-- Records shown follows --

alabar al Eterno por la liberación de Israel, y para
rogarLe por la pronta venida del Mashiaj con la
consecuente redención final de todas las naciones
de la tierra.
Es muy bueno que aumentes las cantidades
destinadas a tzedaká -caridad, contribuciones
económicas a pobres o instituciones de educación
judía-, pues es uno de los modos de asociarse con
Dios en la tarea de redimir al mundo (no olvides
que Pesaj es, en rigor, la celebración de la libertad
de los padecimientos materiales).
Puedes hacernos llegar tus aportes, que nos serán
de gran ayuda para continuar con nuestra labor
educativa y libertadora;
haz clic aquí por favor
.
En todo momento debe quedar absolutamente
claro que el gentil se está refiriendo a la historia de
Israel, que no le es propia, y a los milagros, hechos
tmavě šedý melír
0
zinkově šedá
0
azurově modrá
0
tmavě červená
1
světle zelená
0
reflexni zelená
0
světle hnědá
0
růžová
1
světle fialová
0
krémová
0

-- Records shown concluded --
-- Records shown follows --

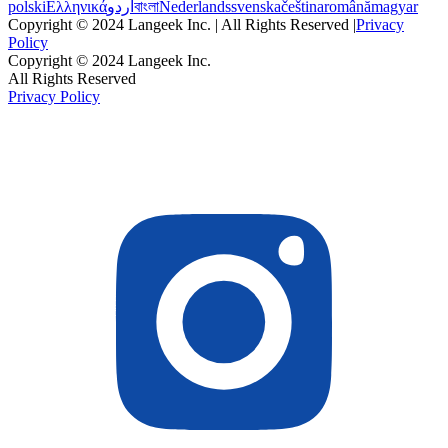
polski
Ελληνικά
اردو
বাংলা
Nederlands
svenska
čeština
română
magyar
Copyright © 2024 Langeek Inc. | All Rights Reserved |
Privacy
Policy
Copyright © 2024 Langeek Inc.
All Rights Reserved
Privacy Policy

-- Records shown concluded --
-- Records shown follows --

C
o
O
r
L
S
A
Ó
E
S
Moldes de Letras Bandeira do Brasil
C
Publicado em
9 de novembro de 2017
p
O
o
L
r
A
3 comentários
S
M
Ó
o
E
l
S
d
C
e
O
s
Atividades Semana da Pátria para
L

-- Records shown concluded --

(Exercise details): Looking at the records above, return exactly the lines from the line with "alabar al Eterno" to the line with "destinadas a tzedaká -caridad, contribuciones", both ends included.

(Solution for this exercise):
alabar al Eterno por la liberación de Israel, y para
rogarLe por la pronta venida del Mashiaj con la
consecuente redención final de todas las naciones
de la tierra.
Es muy bueno que aumentes las cantidades
destinadas a tzedaká -caridad, contribuciones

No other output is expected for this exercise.